Выбери любимый жанр

Ночь нежна - Фицджеральд Фрэнсис Скотт - Страница 22


Перейти на страницу:
Изменить размер шрифта:

22

«Вот я и прожигаю жизнь, — подумала Розмэри, — но без Дика это совсем неинтересно».

Ей сделалось грустно и немножко обидно, но тут в поле ее зрения попал какой-то движущийся предмет. Это был большой каштан в полном цвету, который перевозили на Елисейские поля; он лежал, прикрученный к длинной грузовой платформе, и просто весь трясся от смеха, точно очень красивый человек, оказавшийся в неэстетичной позе, но знающий, что все равно красив. Розмэри вдруг пришло в голову, что этот каштан — она сама; мысль эта ее развеселила, и все опять стало чудесно.

19

Поезд на Гавр отходил в одиннадцать часов с Сен-Лазарского вокзала. Эйб стоял один под мутным от грязи стеклянным сводом, пережитком эпохи Хрустального дворца, запрятав в карманы землисто-серые после многочасового кутежа руки, чтобы не видно было, как они трясутся. Он был без шляпы, и щетка явно лишь наспех прошлась по его волосам — слегка приглаженные сверху, ниже они упрямо топорщились в разные стороны. Трудно было узнать в нем недавнего купальщика с пляжа Госса.
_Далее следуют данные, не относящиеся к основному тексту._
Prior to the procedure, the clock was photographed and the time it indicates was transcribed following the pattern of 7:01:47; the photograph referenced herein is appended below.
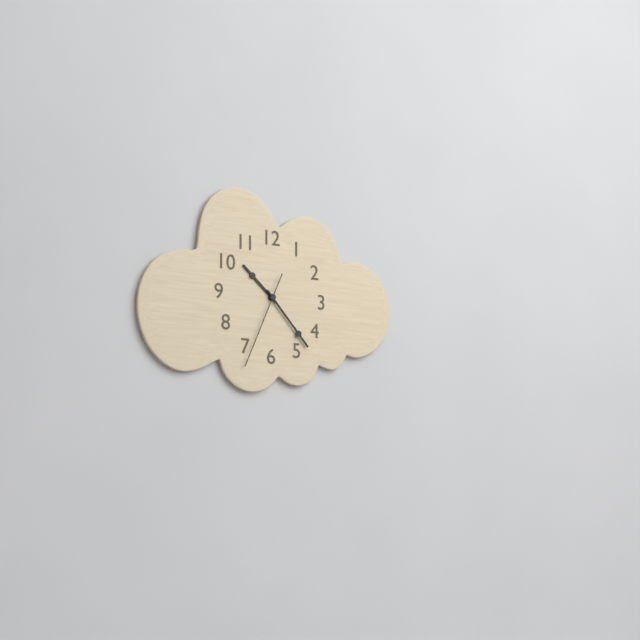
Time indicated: 10:23:34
Было еще рано; он озирался кругом одними глазами — чтоб повернуть хотя бы голову, потребовалось бы нервное усилие, на которое он сейчас не был способен. Провезли мимо новехонькие на вид чемоданы; какие-то смуглые маленькие человечки, его будущие спутники, перекликались смуглыми гортанными голосами.

Прикидывая, нельзя ли еще забежать в буфет чего-нибудь выпить, Эйб нащупал в кармане пачку мятых тысячефранковых бумажек, но в это время его блуждающий взгляд поймал Николь, показавшуюся на верхней площадке лестницы. Он пытливо всмотрелся — ее лицо словно выдавало сейчас что-то обычно скрытое; так часто кажется, когда смотришь, сам еще не замеченный, на человека, которого давно ждал. Николь чуть хмурилась, она думала о своих детях — без умиления, скорее деловито: кошка, лапкой пересчитывающая своих котят.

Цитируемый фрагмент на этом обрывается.